Yes, but: That decline is modest, and some doctors question how meaningful it would be for patients, per the New York Times. What’s more, there are some safety concerns about the drug, particularly for patients taking blood thinners.
- 14% of patients taking lecanemab experienced “serious adverse events,” compared to 11.3% of those receiving a placebo.
- Nearly 13% of lecanemab patients experienced brain swelling, which was mild or moderate in most cases, compared with less than 2% of those in the placebo group. Around 17% of patients who received lecanemab experienced brain bleeding, compared with 9% of those who got the placebo.
- Deaths occurred in 0.7% of the patients receiving lecanemab and in 0.8% of those in the placebo group, per the study. None of the deaths were considered related to lecanemab.
- Two deaths connected to the trial that were recently reported by Science and STAT occurred after the 18-month randomized study period, per the NYT. Both patients received lecanemab in an extension study after the 18 months ended. The company told STAT that the two deaths represent the only fatal macro-hemorrhages among patients who have received lecanemab in clinical trials.
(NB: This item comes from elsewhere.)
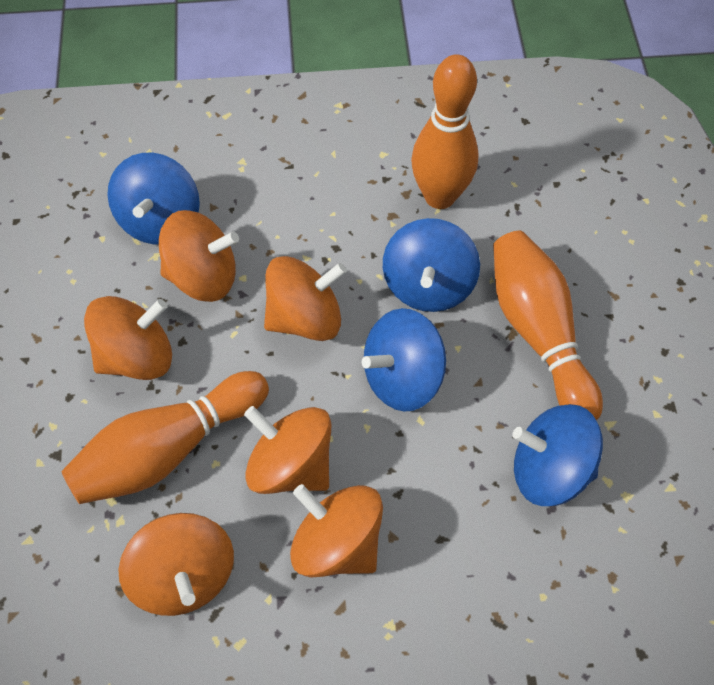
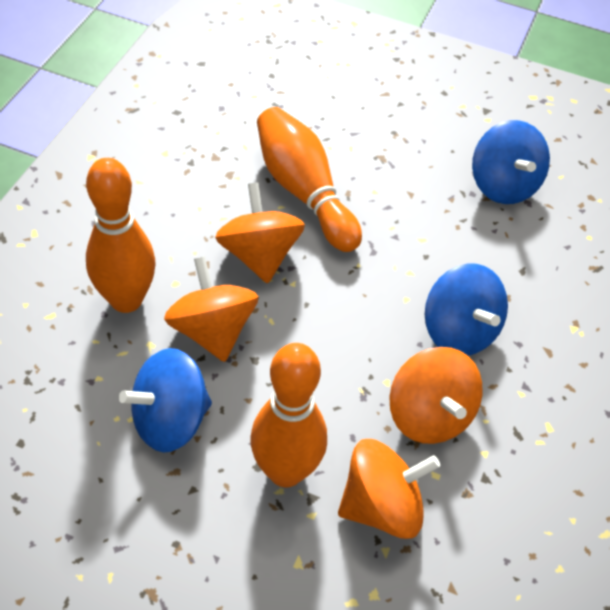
blue spinning top: [107,153,200,244] [362,308,446,412] [383,218,480,312] [512,404,603,506] = 4 -> [119,348,212,452] [425,264,508,356] [472,120,550,204] = 3
orange spinning top: [84,296,172,380] [118,513,234,616] [159,210,239,302] [244,406,332,494] [264,256,347,341] [290,484,383,578] = 6 -> [164,256,259,362] [215,182,305,283] [338,439,440,539] [389,347,482,444] = 4

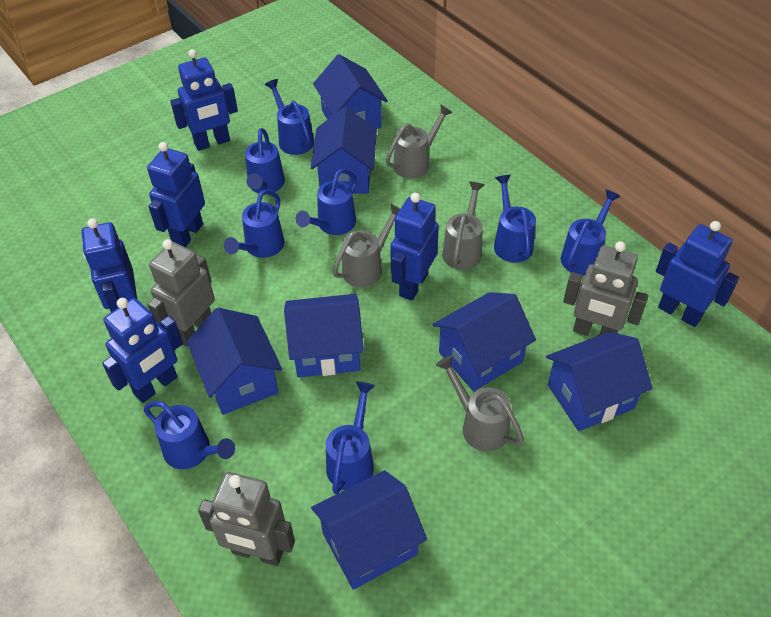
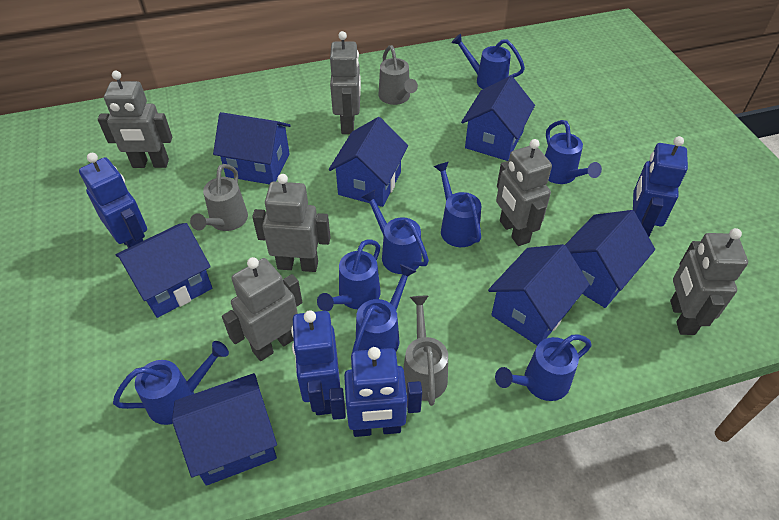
blue robot: [82,218,137,312] [102,298,183,403] [147,142,205,247] [170,49,238,151] [390,193,439,301] [656,221,739,327] = 6 -> [79,153,147,248] [291,310,340,415] [329,347,422,437] [633,136,688,237] = 4
grey robot: [148,239,215,346] [198,472,295,566] [563,241,648,336] = 3 -> [98,71,172,168] [222,257,302,361] [252,174,331,272] [330,31,361,134] [496,139,552,246] [670,228,748,335] = 6
grey watering can: [332,204,400,287] [386,104,453,179] [436,355,524,451] [442,182,484,270] = 4 -> [190,164,248,231] [379,45,418,105] [403,296,448,406] = 3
What’s next: Eisai has submitted an application with the FDA for accelerated approval, and a decision is expected by early January. The company said it plans to file for full approval by the end of March.
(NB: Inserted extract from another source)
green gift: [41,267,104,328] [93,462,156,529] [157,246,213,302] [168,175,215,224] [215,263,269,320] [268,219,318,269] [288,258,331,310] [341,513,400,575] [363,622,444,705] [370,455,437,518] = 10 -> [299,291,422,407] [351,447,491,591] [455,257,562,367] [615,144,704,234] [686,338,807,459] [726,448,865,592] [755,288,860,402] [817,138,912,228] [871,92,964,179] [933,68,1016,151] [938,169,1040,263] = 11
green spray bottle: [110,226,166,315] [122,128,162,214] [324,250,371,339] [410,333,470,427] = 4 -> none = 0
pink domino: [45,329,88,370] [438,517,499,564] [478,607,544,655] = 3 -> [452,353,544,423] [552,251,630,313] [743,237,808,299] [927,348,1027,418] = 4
- But the drug’s safety concerns are likely to prompt lively debate on whether the agency should limit who can receive it, or at least impose some precautions.
- Advocates are already turning their attention to the Centers for Medicare and Medicaid Services, which limited coverage of the class of Alzheimer’s drugs to which lecanemab belongs to patients enrolled in clinical trials or CMS-approved comparative studies. The agency has said it would modify its position and cover costs for a wider population if evidence warrants a shift.
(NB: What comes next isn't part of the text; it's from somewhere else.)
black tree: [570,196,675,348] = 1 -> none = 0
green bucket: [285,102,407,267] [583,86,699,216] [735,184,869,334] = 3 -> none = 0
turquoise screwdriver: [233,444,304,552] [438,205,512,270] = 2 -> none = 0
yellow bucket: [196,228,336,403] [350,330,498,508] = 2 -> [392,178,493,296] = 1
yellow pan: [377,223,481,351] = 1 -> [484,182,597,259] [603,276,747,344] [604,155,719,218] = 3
- “This evidence has now been delivered and CMS can begin its review immediately. The Alzheimer’s Association calls on CMS to revise its policy with the utmost urgency,” the group said in its statement.
What they’re saying: “I think we need to keep in mind we are dealing with a fatal disease,” said Sharon Cohen, a site principal investigator for the drug, in a press briefing with Eisai following the release of the results.
- She suggested that Alzheimer’s patients would be willing to take a drug with health risks if it means they could potentially get some relief from the disease: “They are willing to risk a brain hemorrhage.”
By the numbers: Eisai estimates lecanemab’s “annual value-based price” to be between $9,249 and $35,605.
- Eisai U.S. chief executive Ivan Cheung said that the company has not yet determined an exact price for the drug.
The big picture: The treatment targets brain amyloid plaques, proteins which are believed to contribute to the development of Alzheimer’s.
- Research around the so-called “amyloid hypothesis” has been steadily increasing, “so it’s only been in the last few years that we’ve had the pharmacology” to study the theory more closely, said Howard Fillit, co-founder and chief science officer of the Alzheimer’s Drug Discovery Foundation.
- Eli Lilly, Roche and Acumen Pharmaceuticals are also working on developing anti-amyloid treatments, and Biogen’s Aduhelm became the first to receive FDA approval last year (although that approval was extremely controversial).
Yes, but: While amyloid treatments appear to be effective and can potentially delay the decline of clinical function by about 30%, they’re not a cure for Alzheimer’s disease.
- “We are going to need new drugs on different targets to ultimately get to combination therapy that will treat the disease more effectively,” Fillit told Axios.
- Most treatments that are in development are looking beyond the amyloid theory and focusing on other biological targets, including genetics, inflammation of the brain and neuroprotection, according to ADDF’s most recent clinical trials report.